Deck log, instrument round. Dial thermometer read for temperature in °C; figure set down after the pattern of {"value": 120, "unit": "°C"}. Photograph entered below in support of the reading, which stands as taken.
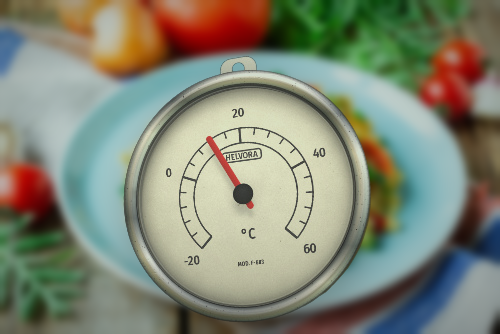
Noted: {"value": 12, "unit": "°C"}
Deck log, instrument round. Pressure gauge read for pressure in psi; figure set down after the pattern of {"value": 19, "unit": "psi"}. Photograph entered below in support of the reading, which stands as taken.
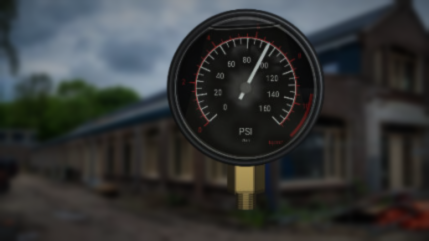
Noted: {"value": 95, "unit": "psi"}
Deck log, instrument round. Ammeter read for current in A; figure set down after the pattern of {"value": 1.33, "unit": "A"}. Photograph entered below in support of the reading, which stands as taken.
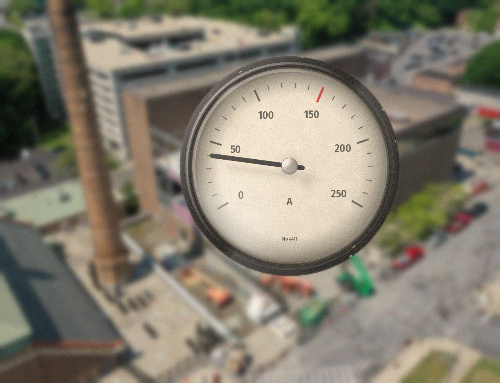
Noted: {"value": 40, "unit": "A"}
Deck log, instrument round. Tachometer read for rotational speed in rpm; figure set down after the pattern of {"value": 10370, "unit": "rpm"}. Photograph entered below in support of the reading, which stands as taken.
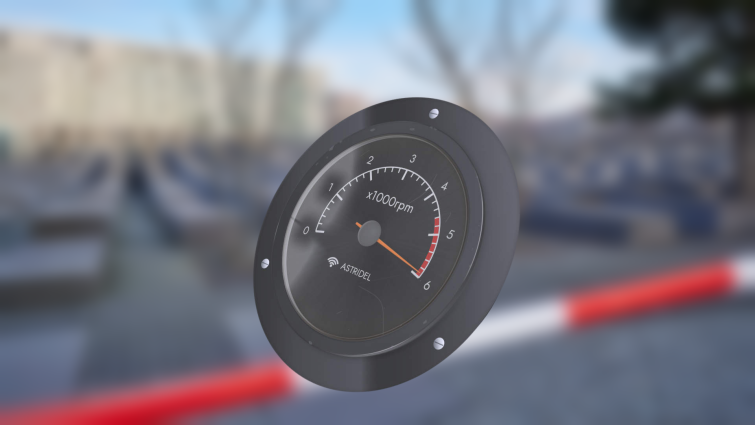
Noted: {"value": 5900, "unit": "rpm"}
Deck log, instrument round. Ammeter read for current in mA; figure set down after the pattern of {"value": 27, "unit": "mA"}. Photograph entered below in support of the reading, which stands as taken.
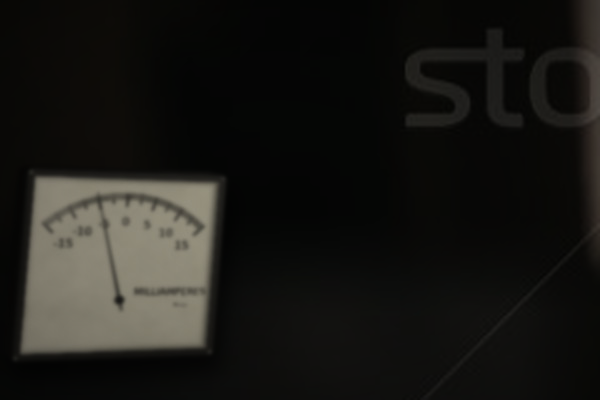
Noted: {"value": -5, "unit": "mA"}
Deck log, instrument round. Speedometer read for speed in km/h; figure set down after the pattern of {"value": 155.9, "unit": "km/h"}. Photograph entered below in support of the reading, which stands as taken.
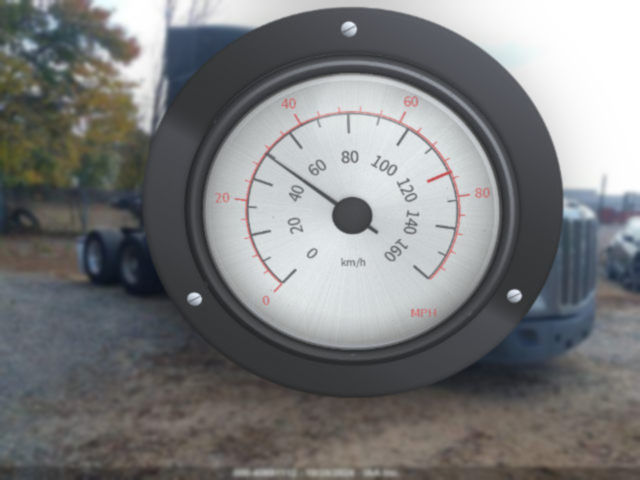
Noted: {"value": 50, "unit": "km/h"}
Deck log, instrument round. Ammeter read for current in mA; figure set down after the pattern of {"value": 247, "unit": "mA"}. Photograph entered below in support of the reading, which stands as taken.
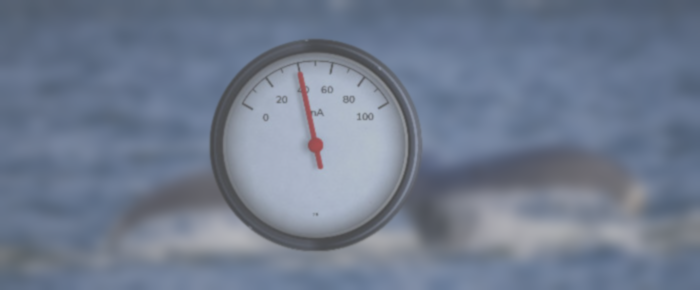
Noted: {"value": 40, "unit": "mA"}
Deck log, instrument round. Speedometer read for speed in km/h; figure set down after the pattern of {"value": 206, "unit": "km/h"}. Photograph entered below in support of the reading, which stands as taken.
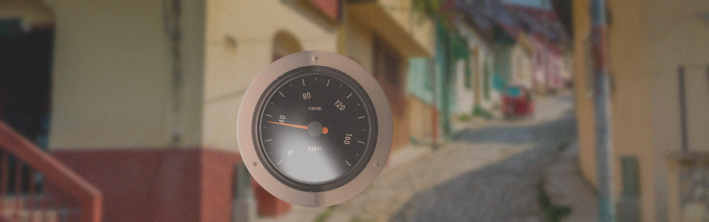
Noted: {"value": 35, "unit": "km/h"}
---
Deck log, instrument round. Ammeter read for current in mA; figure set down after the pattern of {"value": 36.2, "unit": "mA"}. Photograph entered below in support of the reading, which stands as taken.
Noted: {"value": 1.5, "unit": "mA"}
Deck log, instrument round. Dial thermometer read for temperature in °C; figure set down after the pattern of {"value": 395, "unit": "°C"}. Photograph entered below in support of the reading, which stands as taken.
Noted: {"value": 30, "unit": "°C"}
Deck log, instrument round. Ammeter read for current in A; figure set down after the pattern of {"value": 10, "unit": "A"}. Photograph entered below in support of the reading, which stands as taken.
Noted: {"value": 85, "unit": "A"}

▶ Directions for this task: How many lines of the records above contain the word "gauge"? Reply with the number alone.

▶ Solution below: 1